Right now, I'm using dynamic counts. For an example:
SELECT *,
(SELECT COUNT(1) FROM CarImages WHERE carid = carid) as ImageCount,
(SELECT COUNT(1) FROM CarBuyers WHERE carid = id) as BuyerCount,
(SELECT COUNT(1) FROM CarSellers WHERE carid = id) as SellerCount,
FROM Cars WHERE CarCondition > 2 AND IsCarHasGoodRecord(carid);
Inside IsCarHasGoodRecord function:
function IsCarHasGoodRecrd(carid INT) RETURNS BOOLEAN
BEGIN
DECLARE GoodCondition INT; DECLARE CarMaxConditionId INT;
SELECT 1 INTO CarMaxConditionId FROM CarMaxConditions WHERE carid = carid;
SELECT 1 INTO GoodCondition FROM KellyBlueBookConfirm WHERE carid = carid AND carmaxid = CarMaxConditionId;
--If the current "car row" is good condition, return true so that the car will be included in the result set
if GoodCondition = 1 THEN
RETURN TRUE;
ELSE
RETURN FALSE;
END IF;
END$;
What happens is that for each car row, carimage count, car buyer count, car seller count is retrieved.

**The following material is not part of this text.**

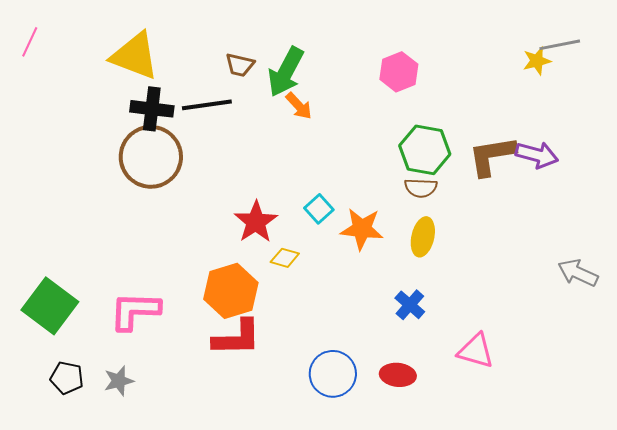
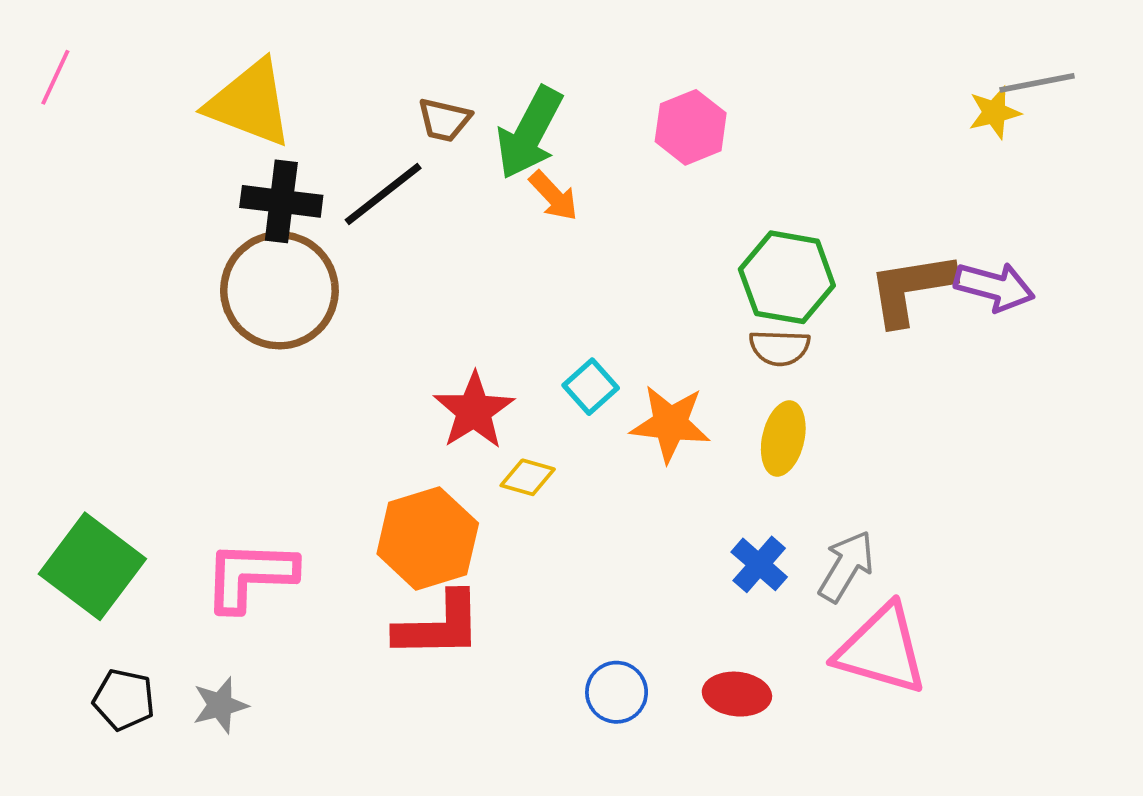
pink hexagon: (399, 72) -> (691, 127), moved
black line: (207, 105) -> (383, 194), turned -30
gray arrow: (578, 273) -> (846, 566), moved, turned 96
pink triangle: (476, 351) -> (881, 650), size x1.4
blue circle: (333, 374) -> (617, 692), size x0.7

Then the car id is passed to the IsCarHasGoodRecrd to find out if the car has a good record and whether to include it in the result set. As you can tell from the query above, about 3 correlated subqueries are executed in the main query, and 2 other correlate subqueries are returned in the function...totaling 5 correlated subqueries for each row in car table.
Now, if everything is properly INDEXED, on a high-end server (2x dual opteron, 4gigs ram, 2x 250 gig)...with a large concurrent userbase and 20 million rows in all tables......what is performance going to be like? I never dealt with such databases or userbase so I don't know what to expect.
I was thinking of using static counts (where the there is a column for each count in the parent table) but it's too much maintenance and i would have to use transactions everytime i update it to make sure the counts are not off.